4030 ok, i know i'm resurrecting an abandoned thread here, but more than just 3 of us read this book, yes?

life has thrown a lot of lemons (+ lemonade-making supplies, but still) at me lately, and i've been up to my eyeballs in stuff and only just finished this book last night. i'm absolutely in love with it, and i'll probably pick up the 2nd one when i drop this one off at the library later today. i'm with Emilie, i want to know how that dark-eyelidded girl ends up!

in the hands of a less-gifted author, i think the russian-doll nested tale approach would have come off as gimmicky or forced; as it was, i found it fascinating and it helped make this book hard to put down. i love how some of the tales were clearly variants of old faves, and more of them were shiny new workings that sounded just as familar.

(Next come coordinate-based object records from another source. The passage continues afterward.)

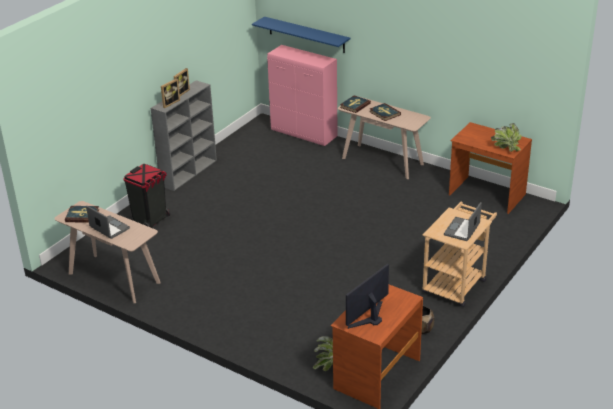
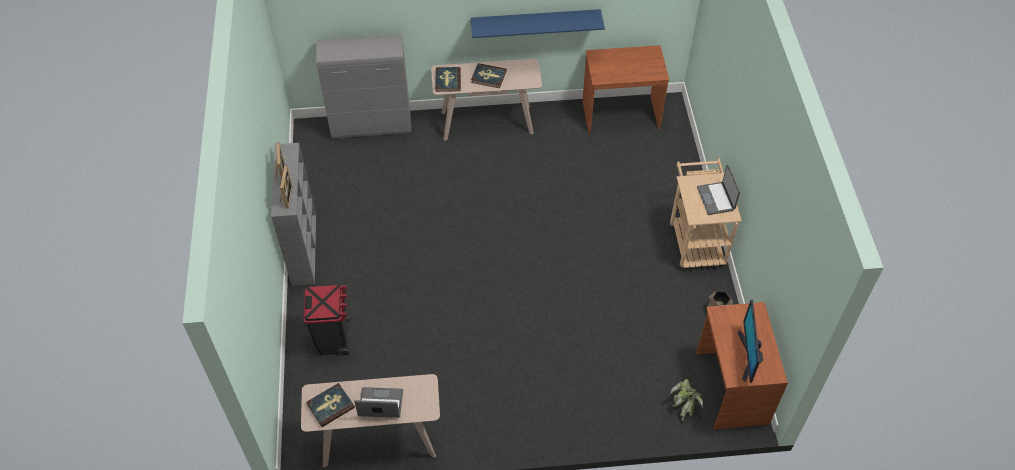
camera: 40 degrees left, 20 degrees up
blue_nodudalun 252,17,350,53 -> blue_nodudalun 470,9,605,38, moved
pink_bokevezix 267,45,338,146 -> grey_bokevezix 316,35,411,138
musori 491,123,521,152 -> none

the ending of the 2nd tale was a bit clunky - i prefer my feminism to be shown by example rather than monologued - but then it was all redeemed by the very last sentence. i think we could have a discussion for days on why, exactly, we thought dinrizhad (spelling off, i'm quite sure) was crying in bed.
4030 ugh, i'm so late & far behind - the local library didn't have the book and had to acquire it from elsewhere in the county. i've thusfar read only the first over-tale (the prince & the goose), and so far, this book is amazing. the russian nested-dolls approach to tale telling is extremely engaging, and makes it really hard to put down.

Emilie, i'm with you in that this definitely has the rhythm and flow to it that makes you want to read it out loud.

Claire, is the 2nd book a continuation? i.e., will i need to be up on the entwined characters to get the most out of it?